WHAT IS BEING ASKED:
All lines below must be repeated exactly, with the pictures omitted.

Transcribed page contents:

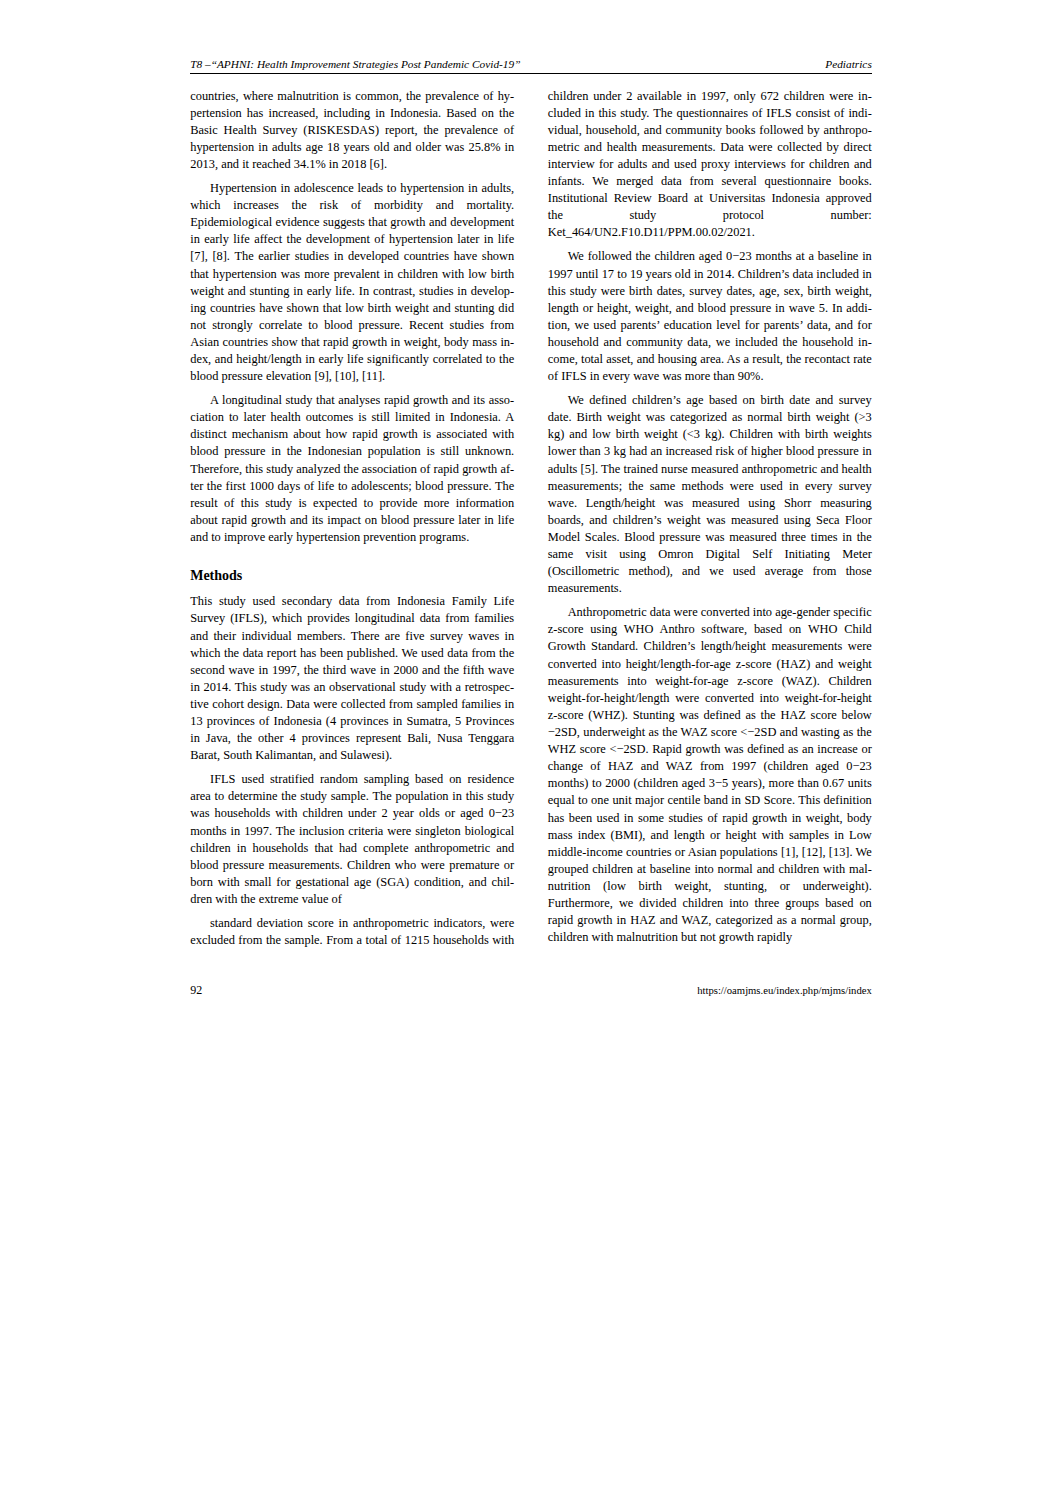T8 –“APHNI: Health Improvement Strategies Post Pandemic Covid-19” Pediatrics
countries, where malnutrition is common, the prevalence of hypertension has increased, including in Indonesia. Based on the Basic Health Survey (RISKESDAS) report, the prevalence of hypertension in adults age 18 years old and older was 25.8% in 2013, and it reached 34.1% in 2018 [6].
Hypertension in adolescence leads to hypertension in adults, which increases the risk of morbidity and mortality. Epidemiological evidence suggests that growth and development in early life affect the development of hypertension later in life [7], [8]. The earlier studies in developed countries have shown that hypertension was more prevalent in children with low birth weight and stunting in early life. In contrast, studies in developing countries have shown that low birth weight and stunting did not strongly correlate to blood pressure. Recent studies from Asian countries show that rapid growth in weight, body mass index, and height/length in early life significantly correlated to the blood pressure elevation [9], [10], [11].
A longitudinal study that analyses rapid growth and its association to later health outcomes is still limited in Indonesia. A distinct mechanism about how rapid growth is associated with blood pressure in the Indonesian population is still unknown. Therefore, this study analyzed the association of rapid growth after the first 1000 days of life to adolescents; blood pressure. The result of this study is expected to provide more information about rapid growth and its impact on blood pressure later in life and to improve early hypertension prevention programs.
Methods
This study used secondary data from Indonesia Family Life Survey (IFLS), which provides longitudinal data from families and their individual members. There are five survey waves in which the data report has been published. We used data from the second wave in 1997, the third wave in 2000 and the fifth wave in 2014. This study was an observational study with a retrospective cohort design. Data were collected from sampled families in 13 provinces of Indonesia (4 provinces in Sumatra, 5 Provinces in Java, the other 4 provinces represent Bali, Nusa Tenggara Barat, South Kalimantan, and Sulawesi).
IFLS used stratified random sampling based on residence area to determine the study sample. The population in this study was households with children under 2 year olds or aged 0−23 months in 1997. The inclusion criteria were singleton biological children in households that had complete anthropometric and blood pressure measurements. Children who were premature or born with small for gestational age (SGA) condition, and children with the extreme value of
standard deviation score in anthropometric indicators, were excluded from the sample. From a total of 1215 households with children under 2 available in 1997, only 672 children were included in this study. The questionnaires of IFLS consist of individual, household, and community books followed by anthropometric and health measurements. Data were collected by direct interview for adults and used proxy interviews for children and infants. We merged data from several questionnaire books. Institutional Review Board at Universitas Indonesia approved the study protocol number: Ket_464/UN2.F10.D11/PPM.00.02/2021.
We followed the children aged 0−23 months at a baseline in 1997 until 17 to 19 years old in 2014. Children’s data included in this study were birth dates, survey dates, age, sex, birth weight, length or height, weight, and blood pressure in wave 5. In addition, we used parents’ education level for parents’ data, and for household and community data, we included the household income, total asset, and housing area. As a result, the recontact rate of IFLS in every wave was more than 90%.
We defined children’s age based on birth date and survey date. Birth weight was categorized as normal birth weight (>3 kg) and low birth weight (<3 kg). Children with birth weights lower than 3 kg had an increased risk of higher blood pressure in adults [5]. The trained nurse measured anthropometric and health measurements; the same methods were used in every survey wave. Length/height was measured using Shorr measuring boards, and children’s weight was measured using Seca Floor Model Scales. Blood pressure was measured three times in the same visit using Omron Digital Self Initiating Meter (Oscillometric method), and we used average from those measurements.
Anthropometric data were converted into age-gender specific z-score using WHO Anthro software, based on WHO Child Growth Standard. Children’s length/height measurements were converted into height/length-for-age z-score (HAZ) and weight measurements into weight-for-age z-score (WAZ). Children weight-for-height/length were converted into weight-for-height z-score (WHZ). Stunting was defined as the HAZ score below −2SD, underweight as the WAZ score <−2SD and wasting as the WHZ score <−2SD. Rapid growth was defined as an increase or change of HAZ and WAZ from 1997 (children aged 0−23 months) to 2000 (children aged 3−5 years), more than 0.67 units equal to one unit major centile band in SD Score. This definition has been used in some studies of rapid growth in weight, body mass index (BMI), and length or height with samples in Low middle-income countries or Asian populations [1], [12], [13]. We grouped children at baseline into normal and children with malnutrition (low birth weight, stunting, or underweight). Furthermore, we divided children into three groups based on rapid growth in HAZ and WAZ, categorized as a normal group, children with malnutrition but not growth rapidly
92 https://oamjms.eu/index.php/mjms/index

RESULT OF THIS TASK:
T8 –“APHNI: Health Improvement Strategies Post Pandemic Covid-19” Pediatrics
countries, where malnutrition is common, the prevalence of hypertension has increased, including in Indonesia. Based on the Basic Health Survey (RISKESDAS) report, the prevalence of hypertension in adults age 18 years old and older was 25.8% in 2013, and it reached 34.1% in 2018 [6].
Hypertension in adolescence leads to hypertension in adults, which increases the risk of morbidity and mortality. Epidemiological evidence suggests that growth and development in early life affect the development of hypertension later in life [7], [8]. The earlier studies in developed countries have shown that hypertension was more prevalent in children with low birth weight and stunting in early life. In contrast, studies in developing countries have shown that low birth weight and stunting did not strongly correlate to blood pressure. Recent studies from Asian countries show that rapid growth in weight, body mass index, and height/length in early life significantly correlated to the blood pressure elevation [9], [10], [11].
A longitudinal study that analyses rapid growth and its association to later health outcomes is still limited in Indonesia. A distinct mechanism about how rapid growth is associated with blood pressure in the Indonesian population is still unknown. Therefore, this study analyzed the association of rapid growth after the first 1000 days of life to adolescents; blood pressure. The result of this study is expected to provide more information about rapid growth and its impact on blood pressure later in life and to improve early hypertension prevention programs.
Methods
This study used secondary data from Indonesia Family Life Survey (IFLS), which provides longitudinal data from families and their individual members. There are five survey waves in which the data report has been published. We used data from the second wave in 1997, the third wave in 2000 and the fifth wave in 2014. This study was an observational study with a retrospective cohort design. Data were collected from sampled families in 13 provinces of Indonesia (4 provinces in Sumatra, 5 Provinces in Java, the other 4 provinces represent Bali, Nusa Tenggara Barat, South Kalimantan, and Sulawesi).
IFLS used stratified random sampling based on residence area to determine the study sample. The population in this study was households with children under 2 year olds or aged 0−23 months in 1997. The inclusion criteria were singleton biological children in households that had complete anthropometric and blood pressure measurements. Children who were premature or born with small for gestational age (SGA) condition, and children with the extreme value of
standard deviation score in anthropometric indicators, were excluded from the sample. From a total of 1215 households with children under 2 available in 1997, only 672 children were included in this study. The questionnaires of IFLS consist of individual, household, and community books followed by anthropometric and health measurements. Data were collected by direct interview for adults and used proxy interviews for children and infants. We merged data from several questionnaire books. Institutional Review Board at Universitas Indonesia approved the study protocol number: Ket_464/UN2.F10.D11/PPM.00.02/2021.
We followed the children aged 0−23 months at a baseline in 1997 until 17 to 19 years old in 2014. Children’s data included in this study were birth dates, survey dates, age, sex, birth weight, length or height, weight, and blood pressure in wave 5. In addition, we used parents’ education level for parents’ data, and for household and community data, we included the household income, total asset, and housing area. As a result, the recontact rate of IFLS in every wave was more than 90%.
We defined children’s age based on birth date and survey date. Birth weight was categorized as normal birth weight (>3 kg) and low birth weight (<3 kg). Children with birth weights lower than 3 kg had an increased risk of higher blood pressure in adults [5]. The trained nurse measured anthropometric and health measurements; the same methods were used in every survey wave. Length/height was measured using Shorr measuring boards, and children’s weight was measured using Seca Floor Model Scales. Blood pressure was measured three times in the same visit using Omron Digital Self Initiating Meter (Oscillometric method), and we used average from those measurements.
Anthropometric data were converted into age-gender specific z-score using WHO Anthro software, based on WHO Child Growth Standard. Children’s length/height measurements were converted into height/length-for-age z-score (HAZ) and weight measurements into weight-for-age z-score (WAZ). Children weight-for-height/length were converted into weight-for-height z-score (WHZ). Stunting was defined as the HAZ score below −2SD, underweight as the WAZ score <−2SD and wasting as the WHZ score <−2SD. Rapid growth was defined as an increase or change of HAZ and WAZ from 1997 (children aged 0−23 months) to 2000 (children aged 3−5 years), more than 0.67 units equal to one unit major centile band in SD Score. This definition has been used in some studies of rapid growth in weight, body mass index (BMI), and length or height with samples in Low middle-income countries or Asian populations [1], [12], [13]. We grouped children at baseline into normal and children with malnutrition (low birth weight, stunting, or underweight). Furthermore, we divided children into three groups based on rapid growth in HAZ and WAZ, categorized as a normal group, children with malnutrition but not growth rapidly
92 https://oamjms.eu/index.php/mjms/index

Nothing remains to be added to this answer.